Detailed Description

The technical solutions in the embodiments will be described clearly and completely with reference to the drawings in the embodiments of the present application, and it is obvious that the described embodiments are only a part of the embodiments of the present application, and not all of the embodiments. All other embodiments obtained by a person skilled in the art based on the embodiments without making any creative efforts shall fall within the protection scope of the present application.

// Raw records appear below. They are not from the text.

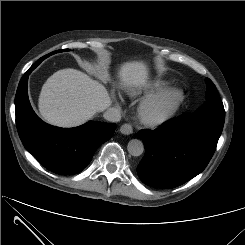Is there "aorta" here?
<instances>
[{"label":"aorta","mask_w":245,"mask_h":245,"mask_svg":"<svg viewBox=\"0 0 245 245\" xmlns=\"http://www.w3.org/2000/svg\"><path fill=\"white\" fill-rule=\"evenodd\" d=\"M127 150L132 156H140L144 151V144L138 139H132L128 142Z\"/></svg>","instance_id":"aorta-1"}]
</instances>
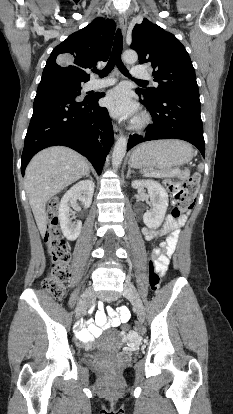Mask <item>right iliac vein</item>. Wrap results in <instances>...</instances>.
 <instances>
[{
	"mask_svg": "<svg viewBox=\"0 0 233 414\" xmlns=\"http://www.w3.org/2000/svg\"><path fill=\"white\" fill-rule=\"evenodd\" d=\"M95 294L92 288H87L82 294L79 303L76 308V317H81L87 310V308L93 303Z\"/></svg>",
	"mask_w": 233,
	"mask_h": 414,
	"instance_id": "63e3f726",
	"label": "right iliac vein"
}]
</instances>
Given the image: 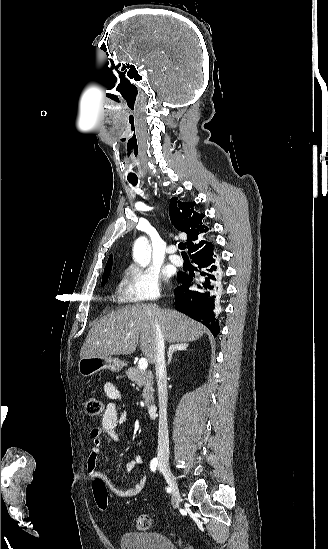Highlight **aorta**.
Here are the masks:
<instances>
[{"label": "aorta", "mask_w": 328, "mask_h": 549, "mask_svg": "<svg viewBox=\"0 0 328 549\" xmlns=\"http://www.w3.org/2000/svg\"><path fill=\"white\" fill-rule=\"evenodd\" d=\"M134 258L141 264L145 265L147 260V241L144 238H139L134 245Z\"/></svg>", "instance_id": "obj_1"}]
</instances>
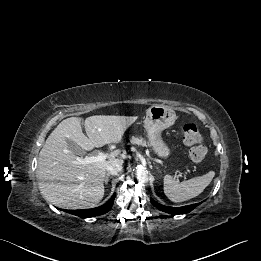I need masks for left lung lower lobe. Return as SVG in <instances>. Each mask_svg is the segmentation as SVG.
<instances>
[{
	"instance_id": "1",
	"label": "left lung lower lobe",
	"mask_w": 261,
	"mask_h": 261,
	"mask_svg": "<svg viewBox=\"0 0 261 261\" xmlns=\"http://www.w3.org/2000/svg\"><path fill=\"white\" fill-rule=\"evenodd\" d=\"M150 201L152 203V205H154L156 208H158L159 210L169 213V214H186L189 213L190 211H192L196 206L199 205V203L196 204H192V205H188V206H183V207H168V206H164L161 205L159 203H157L156 201H154L152 198H150Z\"/></svg>"
}]
</instances>
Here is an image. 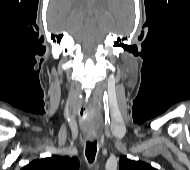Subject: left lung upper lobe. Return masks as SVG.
I'll return each mask as SVG.
<instances>
[{"instance_id": "left-lung-upper-lobe-1", "label": "left lung upper lobe", "mask_w": 190, "mask_h": 170, "mask_svg": "<svg viewBox=\"0 0 190 170\" xmlns=\"http://www.w3.org/2000/svg\"><path fill=\"white\" fill-rule=\"evenodd\" d=\"M119 170H156L151 165L141 161H133L122 156L119 162Z\"/></svg>"}]
</instances>
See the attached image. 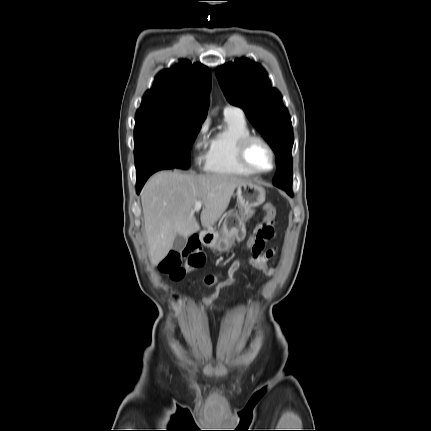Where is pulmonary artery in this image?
Listing matches in <instances>:
<instances>
[{"mask_svg":"<svg viewBox=\"0 0 431 431\" xmlns=\"http://www.w3.org/2000/svg\"><path fill=\"white\" fill-rule=\"evenodd\" d=\"M223 112L224 114H234V115L243 116V112L239 108L230 106V105L225 106Z\"/></svg>","mask_w":431,"mask_h":431,"instance_id":"1","label":"pulmonary artery"}]
</instances>
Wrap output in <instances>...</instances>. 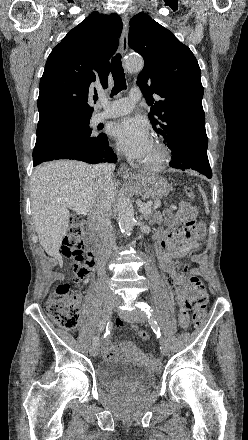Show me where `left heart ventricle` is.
<instances>
[{
    "label": "left heart ventricle",
    "instance_id": "left-heart-ventricle-1",
    "mask_svg": "<svg viewBox=\"0 0 248 440\" xmlns=\"http://www.w3.org/2000/svg\"><path fill=\"white\" fill-rule=\"evenodd\" d=\"M155 156H156V152H155V149H154V147H153V145H152L150 151L148 152V154L146 155V157L144 158L143 161H149V160H152V159L155 158Z\"/></svg>",
    "mask_w": 248,
    "mask_h": 440
}]
</instances>
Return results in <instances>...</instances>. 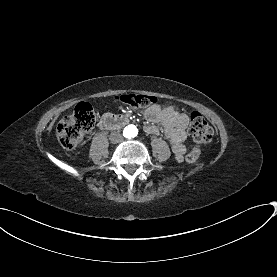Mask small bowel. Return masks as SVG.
Returning <instances> with one entry per match:
<instances>
[{
    "instance_id": "1",
    "label": "small bowel",
    "mask_w": 277,
    "mask_h": 277,
    "mask_svg": "<svg viewBox=\"0 0 277 277\" xmlns=\"http://www.w3.org/2000/svg\"><path fill=\"white\" fill-rule=\"evenodd\" d=\"M144 117L150 122L145 127V132L159 135L160 129L157 124L160 125L172 145L175 159L181 161L186 151L188 116L180 112L174 104H154L144 111Z\"/></svg>"
}]
</instances>
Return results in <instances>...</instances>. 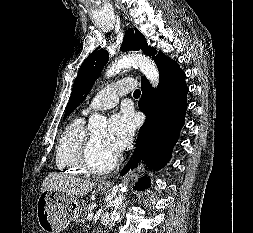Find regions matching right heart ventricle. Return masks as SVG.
Instances as JSON below:
<instances>
[{
    "label": "right heart ventricle",
    "mask_w": 253,
    "mask_h": 233,
    "mask_svg": "<svg viewBox=\"0 0 253 233\" xmlns=\"http://www.w3.org/2000/svg\"><path fill=\"white\" fill-rule=\"evenodd\" d=\"M88 135L83 115L71 120L64 128L55 150V165L59 172L68 175L88 173L79 162L80 151Z\"/></svg>",
    "instance_id": "right-heart-ventricle-1"
}]
</instances>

Unless otherwise defined, technical or scientific terms used in the embodiments of the present application should have the ordinary meaning as understood by those having ordinary skill in the art. The use of "first," "second," and similar terms in the present embodiments does not denote any order, quantity, or importance, but rather the terms are used to distinguish one element from another. The word "comprising" or "comprises", and the like, means that the element or item listed before the word covers the element or item listed after the word and its equivalents, but does not exclude other elements or items. "mounted," "connected," and "coupled" are to be construed broadly and may, for example, be fixedly coupled, detachably coupled, or integrally coupled; they may be connected directly or indirectly through intervening media, or they may be interconnected between two elements. "Upper," "lower," "left," "right," "lateral," "vertical," and the like are used solely in relation to the orientation of the components in the figures, and these directional terms are relative terms that are used for descriptive and clarity purposes and that can vary accordingly depending on the orientation in which the components in the figures are placed.

As shown in fig. 1 and 2, the inductance coil device 1 of the present embodiment includes a silicon rubber insulating sleeve 1.2, a coil 1.3 is disposed in the silicon rubber insulating sleeve 1.2, two ends of the coil are led out through a primary wiring board 1.1, the coil 1.3 is wrapped by epoxy resin 1.4, and the coil is connected to a current loop of the distribution transformer through the primary wiring board 1.1. The coil 1.3 is a copper coil. The main working part is a copper inductance coil, epoxy resin is a main insulating material, and high-temperature silicon rubber MVQ is an external insulating protective material and consists of corresponding matched connecting and fixing accessories.

As shown in fig. 3, in the present embodiment, the inductor device 1 is provided in A, B, C three phases on the high-voltage side and a, b, and c three phases on the low-voltage side of the distribution transformer, respectively, and is mounted close to the surge arrester.

Coil 1.3 includes the coil body, respectively with the coil body end to end's folding portion, front end folding portion one end and first wiring board end-to-end connection, the other end is connected with the coil body head end, rear end folding portion one end and the wiring board end-to-end connection of second, the other end and coil body end-to-end connection.

The working process of the embodiment is as follows:

because the corresponding inductance coil device 1 is also arranged on the low-voltage winding of the transformer, a large amount of lightning current flowing into the earth through the high-voltage side lightning arrester and the grounding device is limited by the low-voltage side inductance coil, the waveform and gradient of the shock wave appearing on the low-voltage side are improved, the amplitude and gradient of the overvoltage generated on the high-voltage winding by the inverse transformation overvoltage are limited, the deformation of the shock wave is smooth, and the effect of protecting the turn-to-turn insulation of the high-voltage side winding of the transformer is achieved.

Similarly, after the protective inductance coil device 1 is arranged on the low-voltage side of the distribution transformer, when lightning waves invade from the low-voltage side of the distribution transformer, the positive transformation overvoltage waveform, gradient and amplitude generated on the high-voltage winding are limited, and the effect of protecting the high-voltage winding of the distribution transformer is achieved.

In the embodiment, the forward and reverse conversion overvoltage devices of the distribution transformer are used as an important component in the main current loops of the inlet and outlet lines of the distribution transformer, the requirements of the distribution transformer on the installation environment are met, the forward and reverse conversion overvoltage devices are matched with the parameters of the protected transformer, and the manufacturing process and the technical performance of the forward and reverse conversion overvoltage devices meet the national standard requirements of GB 20840.1-2010, GB 20840.2-2014 and the like. The overvoltage protection measure of the distribution transformer is formed by the distribution transformer applied to the area with frequent thunder and lightning activities, the lightning arrester and the grounding device, and is supplementary and perfect to the overvoltage protection measure of the distribution transformer. When the lightning arrester is installed, the lightning arrester is required to be installed close to the lightning arrester as much as possible, and the lightning arrester is firmly fixed.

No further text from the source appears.